Document extract

Romance in the Stone

Below  is a short explanation of what brought me to carry, on foot a five pound rock from Canada to Mexico
in 2007.  It is a story of beast of burden, romance in the stone, sacrifice, and yielding a great surprise.  Interesting enough,
 the advents after this hike take a strange and unpredictable turn, but thats is a whole other story. 
This piece was originally written for Backpacker Magazine.  Enjoy.
Rue McKenrick

The Chinese Wall in Montana, that’s right I said Montana not China. Is a large rock escarpment forming the Continental Divide in the Bob Marshal Wilderness. It was early morning and the heavy precipitation from the previous evening still clung to the surrounding vegetation. A glance at the wall gave way to third dimensional manifestations of faces of medieval knights all cluttered together. The effects of the geological event known as the Lewis Up Thrust left the eye following the twist and folds in the rock. This caused a non-drug induced psychedelic visual. The awe of the Wall put Donna and I into a contemplative trance.

Listed records

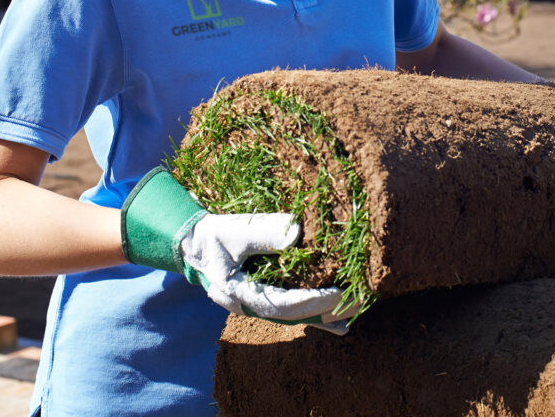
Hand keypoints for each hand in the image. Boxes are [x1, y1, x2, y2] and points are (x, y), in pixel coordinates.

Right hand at [181, 213, 356, 334]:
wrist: (193, 245)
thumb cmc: (212, 237)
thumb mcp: (233, 230)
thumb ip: (263, 233)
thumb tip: (296, 235)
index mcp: (239, 295)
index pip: (282, 306)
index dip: (312, 301)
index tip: (338, 293)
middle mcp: (250, 307)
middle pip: (294, 316)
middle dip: (328, 309)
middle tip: (361, 300)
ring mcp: (257, 306)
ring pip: (296, 317)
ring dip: (326, 314)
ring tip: (357, 310)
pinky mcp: (264, 299)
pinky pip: (293, 312)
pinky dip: (316, 315)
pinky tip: (340, 324)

Action item
Copy, word for word, everything in the hiking essay from "Below  is a" down to "Backpacker Magazine.  Enjoy.". The entries are separate material and have no connection to the hiking essay.

Reply to the exercise
Below  is a short explanation of what brought me to carry, on foot a five pound rock from Canada to Mexico
in 2007.  It is a story of beast of burden, romance in the stone, sacrifice, and yielding a great surprise.  Interesting enough,
 the advents after this hike take a strange and unpredictable turn, but thats is a whole other story. 
This piece was originally written for Backpacker Magazine.  Enjoy.